Y si la miran, les ruego que no la miren con lujuria.
Mírenla como yo la miré: con el corazón en las manos y el alma hecha un nudo.
Mírenla de lejos, observen lo brillante que es, lo fácil que parece amarle cuando no duele.
El atardecer y el cielo son pálidos a su lado, pero no la amen por eso.
No la amen por su belleza, ni por ese cuerpo que parece inventado para el deseo.
Ámenla por su silencio, por la forma en que se rompe sin hacer ruido, por el cariño que da sin que nadie lo pida, por lo que calla, por lo que guarda, por lo que nunca les dirá aunque la amen con los ojos cerrados.

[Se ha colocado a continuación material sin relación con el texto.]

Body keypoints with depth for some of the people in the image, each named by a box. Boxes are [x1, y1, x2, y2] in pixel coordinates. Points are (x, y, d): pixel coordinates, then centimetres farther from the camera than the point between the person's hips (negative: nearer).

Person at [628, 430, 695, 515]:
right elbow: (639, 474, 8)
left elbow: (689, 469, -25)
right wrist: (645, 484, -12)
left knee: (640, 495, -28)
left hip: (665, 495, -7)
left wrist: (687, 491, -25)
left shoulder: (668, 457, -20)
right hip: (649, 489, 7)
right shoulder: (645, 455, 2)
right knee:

Ella puede ser tormenta, y sombra, y caos, y a veces; muchas veces no se queda.
No porque no ame, sino porque no sabe cómo quedarse cuando alguien la ama de verdad.
Yo lo sé.
Porque me amó, sí, pero no lo suficiente.
Porque se fue.
No tardó mucho en rendirse.
Y yo sigo aquí, como si pensarla fuera suficiente para manifestar su regreso.
Como si escribir su nombre en mi mente bastara para que vuelva.
Y lo peor es que no estoy lista.
No estoy lista para nada cuando se trata de ella.
Porque si vuelve… ¿qué haré?
¿Y si vuelve a irse cómo me sostengo otra vez?
Moriría porque me amara
como llegó a amar a ustedes.
Como amó a todos, menos a mí.
Como si mi amor hubiera sido el único que dolía.